Thousands of youths who have studied to the level of colleges or universities and nursing ambitions of securing well-paying jobs avoid these jobs like plague.
Sadly, the majority end up toiling and moiling on the streets in search of jobs in order to earn a lucrative income in vain.
A few, however, have folded their sleeves and taken up these despised jobs, and they are doing just fine.
kenyagist.com takes a look at such neglected jobs which earn a profitable income.
Hawking is one of the most underrated businesses that can earn one a good income. Selling commodities such as second-hand clothes, kitchen appliances, food commodities can lead to profitable earnings. For instance, a street vendor can earn up to Ksh 3,000-Ksh5,000 a day on average but this also depends on the choice of location.
A spot check around the busy streets of Nairobi on areas around the Agha Khan walk, Tom Mboya, Mama Ngina, reveals scores of Kenyans selling various commodities in a bid to make their daily sales.
For instance, a university student took to social media to disclose that through hawking, her father has been able to pay her university fees alongside those of her two younger sisters.
Arguably one of the most overlooked businesses, the garbage collection industry has been a source of hope for youths who lacked employment opportunities. Many have ended up making very good bread from the business.
Joyce Ngatia, a lawyer who doubles up as a garbage collector, revealed in a past interview with KTN News that she earns on average Ksh 500,000 a month from collecting garbage from ten estates in Nairobi. Some of the estates he mentioned included Syokimau, Westlands, Imara Daima.
Armed with only two trucks and eight personnel, she begins the work at 4 am and ends at 1 pm when she finally dumps the garbage at Dandora.
Her experience mirrors that of Grace Wangechi, an aeronautical engineer who admitted that lack of formal employment forced her to venture into a different field. She revealed to kenyagist.com that she pays her three employees on average Ksh 800 daily.
A recent survey carried out by Kenyabusinessideas.com, in estates such as Westlands, Huruma, Ruaka/Gachie, and parts of Pangani revealed that the car wash business serves about 100-300 cars in a day bringing in a daily income of Ksh13,000-Ksh20,000.
On average a motorbike is charged between Ksh80-Ksh120, matatu from Ksh150-Kah300, and lorries between Ksh1,000 and Ksh2,500.

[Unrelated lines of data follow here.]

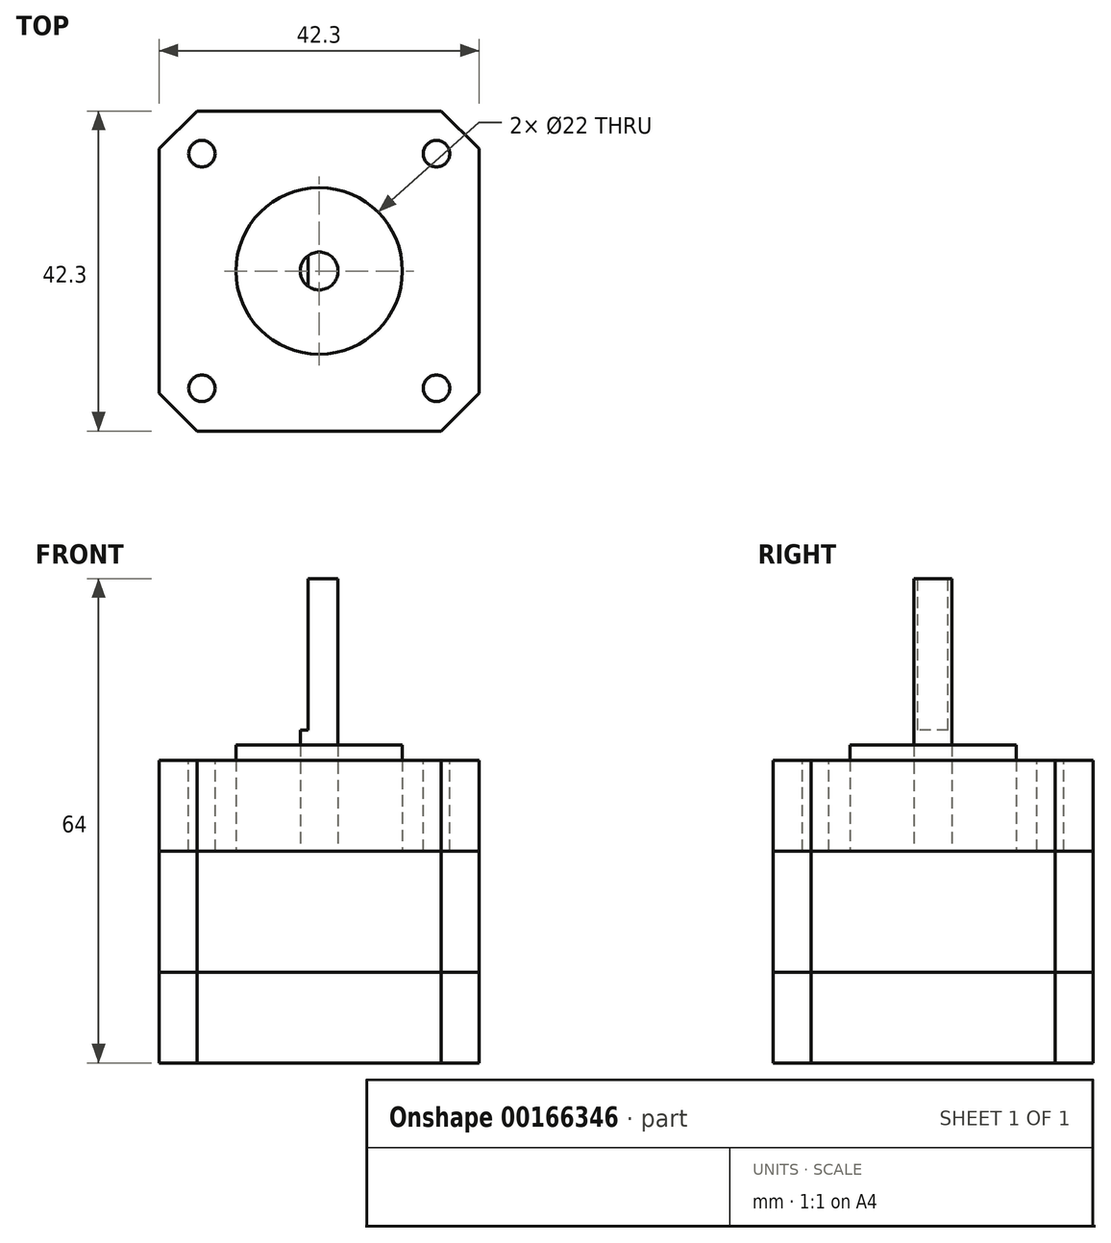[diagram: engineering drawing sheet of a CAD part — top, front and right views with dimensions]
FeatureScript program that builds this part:
annotation { "Feature Type Name" : "Feature", "Feature Type Description" : "" }
export const myFeature = defineFeature(function(context is Context, id is Id, definition is map)
    precondition{}
    {
        {
            var Q0;
            Q0=qCreatedBy(makeId("Top.planeOp"),FACE);
            var sketch = newSketch(context, id + "F0", { "sketchPlane" : qUnion([Q0])});
            skLineSegment(sketch, "E0.bottom", {"start": v(21.15, 21.15) * mm, "end": v(-21.15, 21.15) * mm});
            skLineSegment(sketch, "E0.top", {"start": v(21.15, -21.15) * mm, "end": v(-21.15, -21.15) * mm});
            skLineSegment(sketch, "E0.left", {"start": v(21.15, 21.15) * mm, "end": v(21.15, -21.15) * mm});
            skLineSegment(sketch, "E0.right", {"start": v(-21.15, 21.15) * mm, "end": v(-21.15, -21.15) * mm});
            skPoint(sketch, "E0.middle", {"position": v(0, 0) * mm});
            skSolve(sketch);
        }
        {
            var Q0;
            Q0 = qSketchRegion(id + "F0", true);
            extrude(context, id + "F1", {"entities" : qUnion([Q0]), "depth" : 12 * mm});
        }
        {
            var Q0;
            Q0=makeQuery(id+"F1.opExtrude","SWEPT_EDGE",EDGE,{"disambiguationData":[OSD([sQuery(id+"F0.wireOp",EDGE,"E0.top"),sQuery(id+"F0.wireOp",EDGE,"E0.left")])]});
            var Q1;
            Q1=makeQuery(id+"F1.opExtrude","SWEPT_EDGE",EDGE,{"disambiguationData":[OSD([sQuery(id+"F0.wireOp",EDGE,"E0.bottom"),sQuery(id+"F0.wireOp",EDGE,"E0.left")])]});
            var Q2;
            Q2=makeQuery(id+"F1.opExtrude","SWEPT_EDGE",EDGE,{"disambiguationData":[OSD([sQuery(id+"F0.wireOp",EDGE,"E0.top"),sQuery(id+"F0.wireOp",EDGE,"E0.right")])]});
            var Q3;
            Q3=makeQuery(id+"F1.opExtrude","SWEPT_EDGE",EDGE,{"disambiguationData":[OSD([sQuery(id+"F0.wireOp",EDGE,"E0.bottom"),sQuery(id+"F0.wireOp",EDGE,"E0.right")])]});
            chamfer(context, id + "F2", {"entities" : qUnion([Q0, Q1, Q2, Q3]), "width" : 5 * mm, "tangentPropagation" : true});
        }
        {
            var Q0;
            Q0=makeQuery(id+"F1.opExtrude","CAP_FACE",FACE,{"disambiguationData":[OSD([sQuery(id+"F0.wireOp",EDGE,"E0.bottom"),sQuery(id+"F0.wireOp",EDGE,"E0.top"),sQuery(id+"F0.wireOp",EDGE,"E0.left"),sQuery(id+"F0.wireOp",EDGE,"E0.right")])],"isStart":false});
            var sketch = newSketch(context, id + "F3", { "sketchPlane" : qUnion([Q0])});
            skLineSegment(sketch, "E1.bottom", {"start": v(21.15, 21.15) * mm, "end": v(-21.15, 21.15) * mm});
            skLineSegment(sketch, "E1.top", {"start": v(21.15, -21.15) * mm, "end": v(-21.15, -21.15) * mm});
            skLineSegment(sketch, "E1.left", {"start": v(21.15, 21.15) * mm, "end": v(21.15, -21.15) * mm});
            skLineSegment(sketch, "E1.right", {"start": v(-21.15, 21.15) * mm, "end": v(-21.15, -21.15) * mm});
            skPoint(sketch, "E1.middle", {"position": v(0, 0) * mm});
            skSolve(sketch);
        }
        {
            var Q0;
            Q0 = qSketchRegion(id + "F3", true);
            extrude(context, id + "F4", {"entities" : qUnion([Q0]), "depth" : 16 * mm});
        }
        {
            var Q0;
            Q0=makeQuery(id+"F4.opExtrude","SWEPT_EDGE",EDGE,{"disambiguationData":[OSD([sQuery(id+"F3.wireOp",EDGE,"E1.top"),sQuery(id+"F3.wireOp",EDGE,"E1.left")])]});
            var Q1;
            Q1=makeQuery(id+"F4.opExtrude","SWEPT_EDGE",EDGE,{"disambiguationData":[OSD([sQuery(id+"F3.wireOp",EDGE,"E1.bottom"),sQuery(id+"F3.wireOp",EDGE,"E1.left")])]});
            var Q2;
            Q2=makeQuery(id+"F4.opExtrude","SWEPT_EDGE",EDGE,{"disambiguationData":[OSD([sQuery(id+"F3.wireOp",EDGE,"E1.top"),sQuery(id+"F3.wireOp",EDGE,"E1.right")])]});
            var Q3;
            Q3=makeQuery(id+"F4.opExtrude","SWEPT_EDGE",EDGE,{"disambiguationData":[OSD([sQuery(id+"F3.wireOp",EDGE,"E1.bottom"),sQuery(id+"F3.wireOp",EDGE,"E1.right")])]});
            chamfer(context, id + "F5", {"entities" : qUnion([Q0, Q1, Q2, Q3]), "width" : 5 * mm, "tangentPropagation" : true});
        }
        {
            var Q0;
            Q0=makeQuery(id+"F4.opExtrude","CAP_FACE",FACE,{"disambiguationData":[OSD([sQuery(id+"F3.wireOp",EDGE,"E1.bottom"),sQuery(id+"F3.wireOp",EDGE,"E1.top"),sQuery(id+"F3.wireOp",EDGE,"E1.left"),sQuery(id+"F3.wireOp",EDGE,"E1.right")])],"isStart":false});
            var sketch = newSketch(context, id + "F6", { "sketchPlane" : qUnion([Q0])});
            skLineSegment(sketch, "E2.bottom", {"start": v(-21.15, 21.15) * mm, "end": v(21.15, 21.15) * mm});
            skLineSegment(sketch, "E2.top", {"start": v(-21.15, -21.15) * mm, "end": v(21.15, -21.15) * mm});
            skLineSegment(sketch, "E2.left", {"start": v(-21.15, 21.15) * mm, "end": v(-21.15, -21.15) * mm});
            skLineSegment(sketch, "E2.right", {"start": v(21.15, 21.15) * mm, "end": v(21.15, -21.15) * mm});
            skPoint(sketch, "E2.middle", {"position": v(0, 0) * mm});
            skSolve(sketch);
        }
        {
            var Q0;
            Q0 = qSketchRegion(id + "F6", true);
            extrude(context, id + "F7", {"entities" : qUnion([Q0]), "depth" : 12 * mm});
        }
        {
            var Q0;
            Q0=makeQuery(id+"F7.opExtrude","SWEPT_EDGE",EDGE,{"disambiguationData":[OSD([sQuery(id+"F6.wireOp",EDGE,"E2.top"),sQuery(id+"F6.wireOp",EDGE,"E2.right")])]});
            var Q1;
            Q1=makeQuery(id+"F7.opExtrude","SWEPT_EDGE",EDGE,{"disambiguationData":[OSD([sQuery(id+"F6.wireOp",EDGE,"E2.bottom"),sQuery(id+"F6.wireOp",EDGE,"E2.right")])]});
            var Q2;
            Q2=makeQuery(id+"F7.opExtrude","SWEPT_EDGE",EDGE,{"disambiguationData":[OSD([sQuery(id+"F6.wireOp",EDGE,"E2.bottom"),sQuery(id+"F6.wireOp",EDGE,"E2.left")])]});
            var Q3;
            Q3=makeQuery(id+"F7.opExtrude","SWEPT_EDGE",EDGE,{"disambiguationData":[OSD([sQuery(id+"F6.wireOp",EDGE,"E2.top"),sQuery(id+"F6.wireOp",EDGE,"E2.left")])]});
            chamfer(context, id + "F8", {"entities" : qUnion([Q0, Q1, Q2, Q3]), "width" : 5 * mm, "tangentPropagation" : true});
        }
        {
            var Q0;
            Q0=makeQuery(id+"F7.opExtrude","CAP_FACE",FACE,{"disambiguationData":[OSD([sQuery(id+"F6.wireOp",EDGE,"E2.bottom"),sQuery(id+"F6.wireOp",EDGE,"E2.top"),sQuery(id+"F6.wireOp",EDGE,"E2.left"),sQuery(id+"F6.wireOp",EDGE,"E2.right")])],"isStart":false});
            var sketch = newSketch(context, id + "F9", { "sketchPlane" : qUnion([Q0])});
            skCircle(sketch, "E3", {"center": v(0, 0) * mm, "radius": 11 * mm});
            skLineSegment(sketch, "E4.bottom", {"start": v(15.5, 15.5) * mm, "end": v(-15.5, 15.5) * mm});
            skLineSegment(sketch, "E4.top", {"start": v(15.5, -15.5) * mm, "end": v(-15.5, -15.5) * mm});
            skLineSegment(sketch, "E4.left", {"start": v(15.5, 15.5) * mm, "end": v(15.5, -15.5) * mm});
            skLineSegment(sketch, "E4.right", {"start": v(-15.5, 15.5) * mm, "end": v(-15.5, -15.5) * mm});
            skCircle(sketch, "E5", {"center": v(15.5, 15.5) * mm, "radius": 1.75 * mm});
            skCircle(sketch, "E6.1.0", {"center": v(-15.5, 15.5) * mm, "radius": 1.75 * mm});
            skCircle(sketch, "E6.2.0", {"center": v(-15.5, -15.5) * mm, "radius": 1.75 * mm});
            skCircle(sketch, "E6.3.0", {"center": v(15.5, -15.5) * mm, "radius": 1.75 * mm});
            skSolve(sketch);
        }
        {
            var Q0;
            {var subQ0=sQuery(id+"F9.wireOp",EDGE,"E4.left");var subQ1=sQuery(id+"F9.wireOp",EDGE,"E4.bottom");var subQ2=makeQuery(id+"F9.imprint","INTERSECT",VERTEX,{"derivedFrom":[subQ1,subQ0]});Q0=makeQuery(id+"F9.imprint","IMPRINT",FACE,{"disambiguationData":[TD([[makeQuery(id+"F9.imprint","IMPRINT",EDGE,{"disambiguationData":[TD([[subQ2,-1.0]])],"derivedFrom":subQ1}),1.0]])]});}
            var Q1;
            {var subQ0=sQuery(id+"F9.wireOp",EDGE,"E4.left");var subQ1=sQuery(id+"F9.wireOp",EDGE,"E4.bottom");var subQ2=makeQuery(id+"F9.imprint","INTERSECT",VERTEX,{"derivedFrom":[subQ1,subQ0]});Q1=makeQuery(id+"F9.imprint","IMPRINT",FACE,{"disambiguationData":[TD([[makeQuery(id+"F9.imprint","IMPRINT",EDGE,{"disambiguationData":[TD([[subQ2,-1.0]])],"derivedFrom":subQ1}),-1.0]])]});}
            var Q2;
            {var subQ0=sQuery(id+"F9.wireOp",EDGE,"E4.right");var subQ1=sQuery(id+"F9.wireOp",EDGE,"E4.bottom");var subQ2=makeQuery(id+"F9.imprint","INTERSECT",VERTEX,{"derivedFrom":[subQ1,subQ0]});Q2=makeQuery(id+"F9.imprint","IMPRINT",FACE,{"disambiguationData":[TD([[makeQuery(id+"F9.imprint","IMPRINT",EDGE,{"disambiguationData":[TD([[subQ2,1.0]])],"derivedFrom":subQ1}),1.0]])]});}
            var Q3;
            {var subQ0=sQuery(id+"F9.wireOp",EDGE,"E4.right");var subQ1=sQuery(id+"F9.wireOp",EDGE,"E4.bottom");var subQ2=makeQuery(id+"F9.imprint","INTERSECT",VERTEX,{"derivedFrom":[subQ1,subQ0]});Q3=makeQuery(id+"F9.imprint","IMPRINT",FACE,{"disambiguationData":[TD([[makeQuery(id+"F9.imprint","IMPRINT",EDGE,{"disambiguationData":[TD([[subQ2,1.0]])],"derivedFrom":subQ1}),-1.0]])]});}
            var Q4;
            {var subQ0=sQuery(id+"F9.wireOp",EDGE,"E4.left");var subQ1=sQuery(id+"F9.wireOp",EDGE,"E4.top");var subQ2=makeQuery(id+"F9.imprint","INTERSECT",VERTEX,{"derivedFrom":[subQ1,subQ0]});Q4=makeQuery(id+"F9.imprint","IMPRINT",FACE,{"disambiguationData":[TD([[makeQuery(id+"F9.imprint","IMPRINT",EDGE,{"disambiguationData":[TD([[subQ2,-1.0]])],"derivedFrom":subQ1}),-1.0]])]});}
            var Q5;
            {var subQ0=sQuery(id+"F9.wireOp",EDGE,"E4.left");var subQ1=sQuery(id+"F9.wireOp",EDGE,"E4.top");var subQ2=makeQuery(id+"F9.imprint","INTERSECT",VERTEX,{"derivedFrom":[subQ1,subQ0]});Q5=makeQuery(id+"F9.imprint","IMPRINT",FACE,{"disambiguationData":[TD([[makeQuery(id+"F9.imprint","IMPRINT",EDGE,{"disambiguationData":[TD([[subQ2,-1.0]])],"derivedFrom":subQ1}),1.0]])]});}
            var Q6;
            {var subQ0=sQuery(id+"F9.wireOp",EDGE,"E4.right");var subQ1=sQuery(id+"F9.wireOp",EDGE,"E4.top");var subQ2=makeQuery(id+"F9.imprint","INTERSECT",VERTEX,{"derivedFrom":[subQ1,subQ0]});Q6=makeQuery(id+"F9.imprint","IMPRINT",FACE,{"disambiguationData":[TD([[makeQuery(id+"F9.imprint","IMPRINT",EDGE,{"disambiguationData":[TD([[subQ2,1.0]])],"derivedFrom":subQ1}),-1.0]])]});}
            var Q7;
            {var subQ0=sQuery(id+"F9.wireOp",EDGE,"E4.right");var subQ1=sQuery(id+"F9.wireOp",EDGE,"E4.top");var subQ2=makeQuery(id+"F9.imprint","INTERSECT",VERTEX,{"derivedFrom":[subQ1,subQ0]});Q7=makeQuery(id+"F9.imprint","IMPRINT",FACE,{"disambiguationData":[TD([[makeQuery(id+"F9.imprint","IMPRINT",EDGE,{"disambiguationData":[TD([[subQ2,1.0]])],"derivedFrom":subQ1}),1.0]])]});}
            var Q8;
            Q8=makeQuery(id+"F9.imprint","IMPRINT",FACE,{"disambiguationData":[TD([[makeQuery(id+"F9.imprint","IMPRINT",EDGE,{"derivedFrom":sQuery(id+"F9.wireOp",EDGE,"E3")}),1.0]])]});
            extrude(context, id + "F10", {"entities" : qUnion([Q0, Q1, Q2, Q3, Q4, Q5, Q6, Q7, Q8]), "operationType" : NewBodyOperationType.REMOVE, "oppositeDirection" : true, "depth" : 12 * mm});
        }
        {
            var Q0;
            Q0=makeQuery(id+"F4.opExtrude","CAP_FACE",FACE,{"disambiguationData":[OSD([sQuery(id+"F3.wireOp",EDGE,"E1.bottom"),sQuery(id+"F3.wireOp",EDGE,"E1.top"),sQuery(id+"F3.wireOp",EDGE,"E1.left"),sQuery(id+"F3.wireOp",EDGE,"E1.right")])],"isStart":false});
            var sketch = newSketch(context, id + "F11", { "sketchPlane" : qUnion([Q0])});
            skCircle(sketch, "E7", {"center": v(0, 0) * mm, "radius": 11 * mm});
            skCircle(sketch, "E8", {"center": v(0, 0) * mm, "radius": 2.5 * mm});
            skSolve(sketch);
        }
        {
            var Q0;
            Q0 = qSketchRegion(id + "F11", true);
            extrude(context, id + "F12", {"entities" : qUnion([Q0]), "depth" : 14 * mm});
        }
        {
            var Q0;
            Q0=makeQuery(id+"F4.opExtrude","CAP_FACE",FACE,{"disambiguationData":[OSD([sQuery(id+"F3.wireOp",EDGE,"E1.bottom"),sQuery(id+"F3.wireOp",EDGE,"E1.top"),sQuery(id+"F3.wireOp",EDGE,"E1.left"),sQuery(id+"F3.wireOp",EDGE,"E1.right")])],"isStart":false});
            var sketch = newSketch(context, id + "F13", { "sketchPlane" : qUnion([Q0])});
            skCircle(sketch, "E9", {"center": v(0, 0) * mm, "radius": 2.5 * mm});
            skSolve(sketch);
        }
        {
            var Q0;
            Q0 = qSketchRegion(id + "F13", true);
            extrude(context, id + "F14", {"entities" : qUnion([Q0]), "depth" : 36 * mm});
        }
        {
            var Q0;
            Q0=makeQuery(id+"F14.opExtrude","CAP_FACE",FACE,{"disambiguationData":[OSD([sQuery(id+"F13.wireOp",EDGE,"E9")])],"isStart":false});
            var sketch = newSketch(context, id + "F15", { "sketchPlane" : qUnion([Q0])});
            skLineSegment(sketch, "E10", {"start": v(0, 0) * mm, "end": v(-1.5, 0) * mm});
            skLineSegment(sketch, "E11", {"start": v(-1.5, 0) * mm, "end": v(-1.5, -2) * mm});
            skLineSegment(sketch, "E12", {"start": v(-1.5, -2) * mm, "end": v(-1.5, 2) * mm});
            skCircle(sketch, "E13", {"center": v(0, 0) * mm, "radius": 2.5 * mm});
            skSolve(sketch);
        }
        {
            var Q0;
            {var subQ0=sQuery(id+"F15.wireOp",EDGE,"E12");var subQ1=makeQuery(id+"F15.imprint","IMPRINT",VERTEX,{"derivedFrom":subQ0});Q0=makeQuery(id+"F15.imprint","IMPRINT",FACE,{"disambiguationData":[TD([[makeQuery(id+"F15.imprint","IMPRINT",EDGE,{"disambiguationData":[TD([[subQ1,1.0]])],"derivedFrom":subQ0}),1.0]])]});}
            extrude(context, id + "F16", {"entities" : qUnion([Q0]), "operationType" : NewBodyOperationType.REMOVE, "oppositeDirection" : true, "depth" : 20 * mm});
        }
    });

The survey, however, attributed the success of the business to the location, the size of the yard, and the number of personnel to ensure that the customers aren’t kept too long.
“When considering location, it should be next to a busy road, clearly visible and easily accessible and not far from residential areas with many cars,” part of the survey read.
Known for its wild and rowdy nature, touting is a lucrative venture that the majority of youth tend to opt for, a worthy business but not for the feeble.
The transport sector mainly thrives due to city residents having to move to and from their workplaces. Reports indicate that some touts earn between Kh2,000 and Ksh4,000 a day.
For matatu owners, due to the Covid-19 restrictions, they can earn on average Ksh6,000 a day as opposed to Ksh8,000 they used to earn daily before the pandemic.
Joining the fray are Boda Boda riders who also churn out a great income. A past Business Daily report revealed that they make over Ksh2,000 daily, which translates to approximately Ksh 60,000 a month.
Those in love with art tend to sway to the lucrative venture that is sculpting. This involves crafting various sculpts from stone, metal, ceramics, wood, and other materials.
Kioko Mwitiki, a Kenyan youth living in the United States of America detailed in a past interview, that his sculpts earn him up to Ksh10,000 on a daily basis.
The sculpts can range from various items such as animals, appliances, or various human personalities which might be curved upon the request by a customer.